Era raro vê-la. Era difícil tirá-la de casa. A sua imagem exposta nos meios de comunicação de massas era um logro. Mas era profissional. Nada transparecia. Uma cara impecável. Apesar de se notar alguma tensão nos músculos do pescoço, particularmente quando falava. Era o esforço de articulação das palavras. Mas aguentava-se, era uma questão de sobrevivência, não existia para lá do visível.
Quando se levantava não comia. Normalmente pegava na garrafa de gin e bebia enquanto assistia aos programas da manhã na televisão. Passado pouco tempo já se ria. Ria com prazer e sentia-se elegante, em cima do sofá, de joelhos, com as pernas de lado. Depois adormeceria de novo. Mas esta tarde não podia dormir: tinha filmagens. Abandonou a garrafa.
Era uma trabalheira: horas fechada num estúdio que teriam como resultado dez segundos de exposição. A altura em que ela sorria e dizia qualquer coisa que rapidamente esqueceria. Marta vivia para estes segundos, destes segundos. Estes segundos tinham-lhe moldado a vida. A princípio era mais tempo e pagavam-lhe menos. Mas agora ela era a cara, e isso tinha muito valor. Depois de recusas, seguidas de atribuladas negociações e uma breve depressão, conseguira o contrato actual, régio, e que lhe exigia a máxima exclusividade. Não podia fazer mais nada, mesmo as aparições públicas eram doseadas. De resto era-lhe pedido o rosto, o sorriso esgaçado e o nome. Já não precisava de actuar, só aparecia.
Nessa noite foi levada pela equipa de filmagens, para um restaurante. Não tinha fome. Pediu uma túlipa. Ria e falava, com o sorriso pendurado, derretido. Soltava frases inteligentes ou enigmáticas. As túlipas seguiam em linha recta. A cerveja exibia um dourado triunfal.

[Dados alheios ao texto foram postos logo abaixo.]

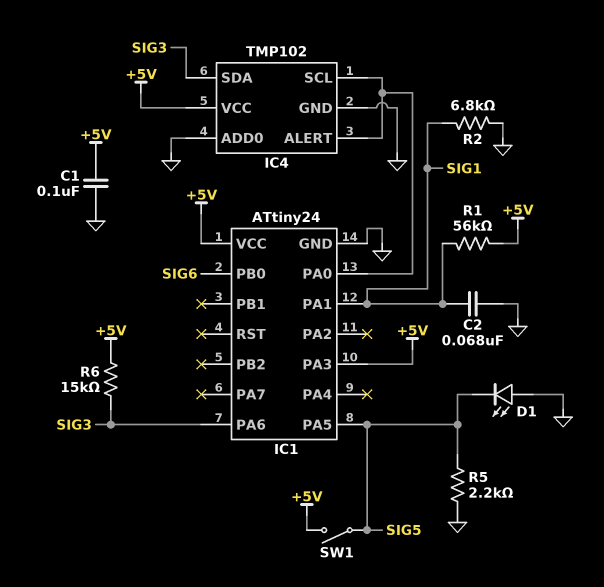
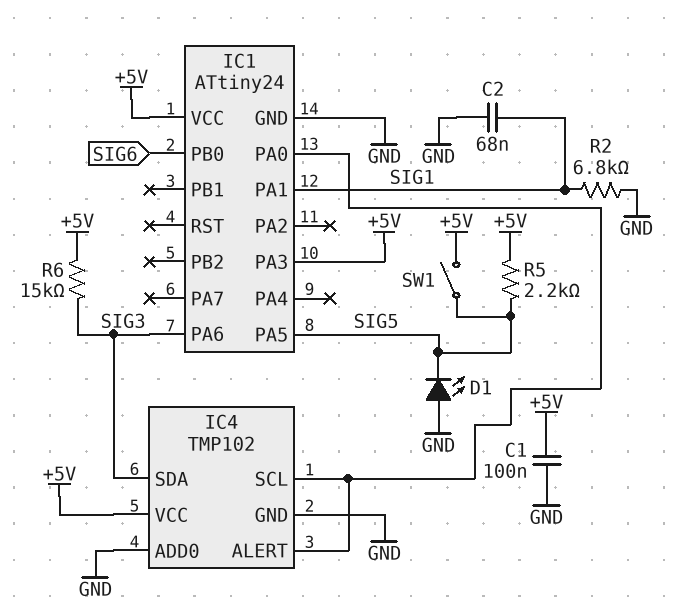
R1: 56k (+5V, SIG1) -> none
R5: 2.2k (GND, SIG5) -> 2.2k (+5V, SIG5)

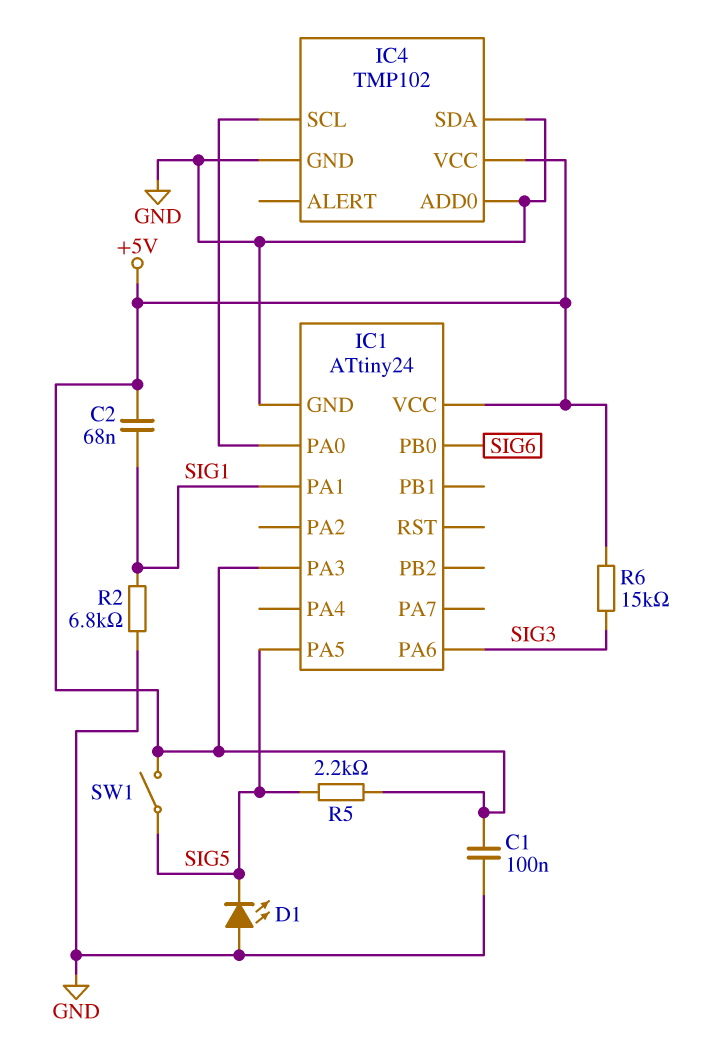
C2: 68nF (GND, SIG1) -> 68nF (+5V, SIG1)
IC4 pin ALERT: IC1/PA0 -> none
IC4 pin SDA: SIG3 -> GND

Mais tarde, na discoteca, Marta estava animadíssima. Já não precisava de beber mais. Poisou na pista de dança, entre claros e escuros que as luzes compunham, e sentiu a música. O ritmo cortado. O baixo a ressoar no coração, atravessando-lhe o corpo, espalhando-se pela sala, vibrando. O corpo perto de uma explosão, veias, músculos estalavam e até o vestido prateado que tocava nos joelhos era percorrido pelos graves violentos que saíam pelas colunas. E dançou. Dançou sem se lembrar que a seguir ainda tinha de ir para casa.
No dia seguinte levantou-se à hora do costume. Arrastou-se para o sofá e acendeu a televisão. Antes do meio-dia já tinha despejado a garrafa de gin e estava caída de costas. Ocasionalmente largava umas gargalhadas.